Over his career Pappas has built an impressive teaching portfolio with courses as varied as Modern Greek to Syntax and Sociolinguistics. But it is his leadership role in improving teaching at SFU that won him a 2019 Cormack Teaching Award. The Cormack Awards were created to recognize excellent and innovative teaching within the Faculty of Arts and Social Sciences.

Since coming to Simon Fraser University in 2002, Pappas has poured most of his energy into improving students’ writing. The university grew quickly between 2005 and 2010, and many international students were unprepared to handle the level of writing expected of them. SFU responded by developing Writing-Intensive W courses designed to show students that writing is a necessary part of their learning process and not something that happens at the end of learning.

“Writing or explaining is how we prove whether we know something or not,” Pappas says. “Good students and successful academics use writing every step of the way to scaffold their knowledge.”

W-courses at SFU aim to train students to write for their particular discipline.
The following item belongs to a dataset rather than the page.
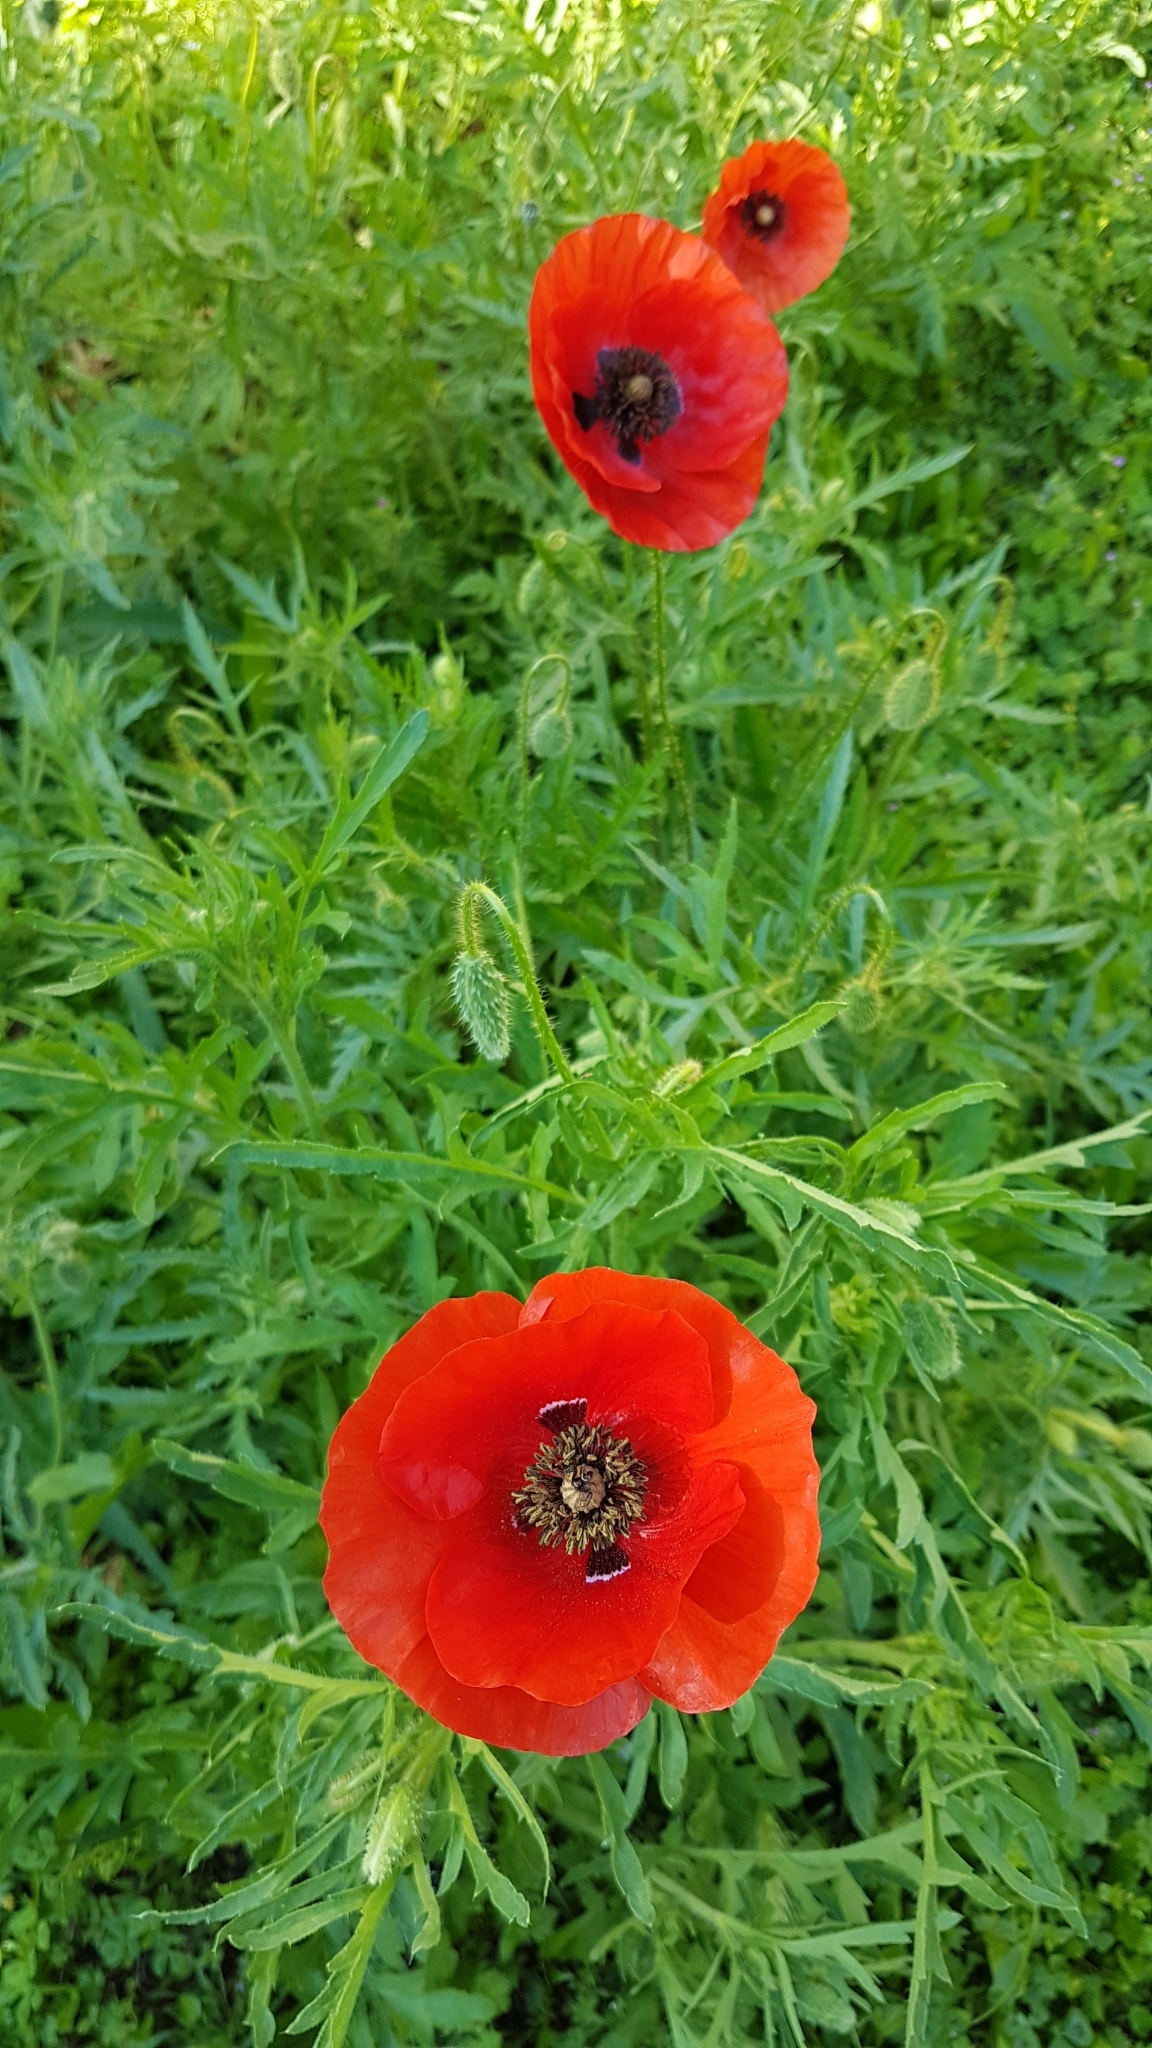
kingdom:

Pappas soon realized that linguistics students were not getting enough instruction in how to write in the required style and rhetoric that uses deductive reasoning argumentation where sometimes the things that can’t be said reveal the rules of language. He rose to the challenge by creating a 300 level Writing-Intensive (W) course and teaching two W courses. When Pappas saw that linguistics students also needed writing training at the lower division level, he created such a course after conducting two pilot studies.

Pappas says that seven years ago it was not unusual for linguistics students to arrive at their fourth year not having taken a single writing course. That meant that all their examinations, all the ways in which they proved what they have mastered, would have been through multiple choice tests that may have included some short answer questions. But the culture has changed in the linguistics department.

“It’s been a long and very careful approach despite the fact that those of us who have invested our time in this were not trained ourselves in terms of how to teach writing this way,” Pappas says. “You’ve got to go out of your comfort zone. And then you have to face the fact that you were doing a lot of things wrong.”

Beyond mastering academic writing there are systemic issues that may hinder students’ learning. As universities admit more students, the standard middle class to upper middle class student base diversifies as people from different backgrounds and with different abilities and understandings join an expanding student body. Helping students from all circumstances succeed is something that Pappas finds particularly rewarding.

“I’ve had really good students in my courses but when I talked to them about getting a Master’s degree, they didn’t know what it was because they were the first people in their family to go to university,” Pappas says. “There are academically strong students who don’t understand the system at all. They think that you get a university degree and that’s it. Well it’s no longer ‘it’ because almost everybody has some kind of postsecondary education. If you’re really good you have to go to the next level.”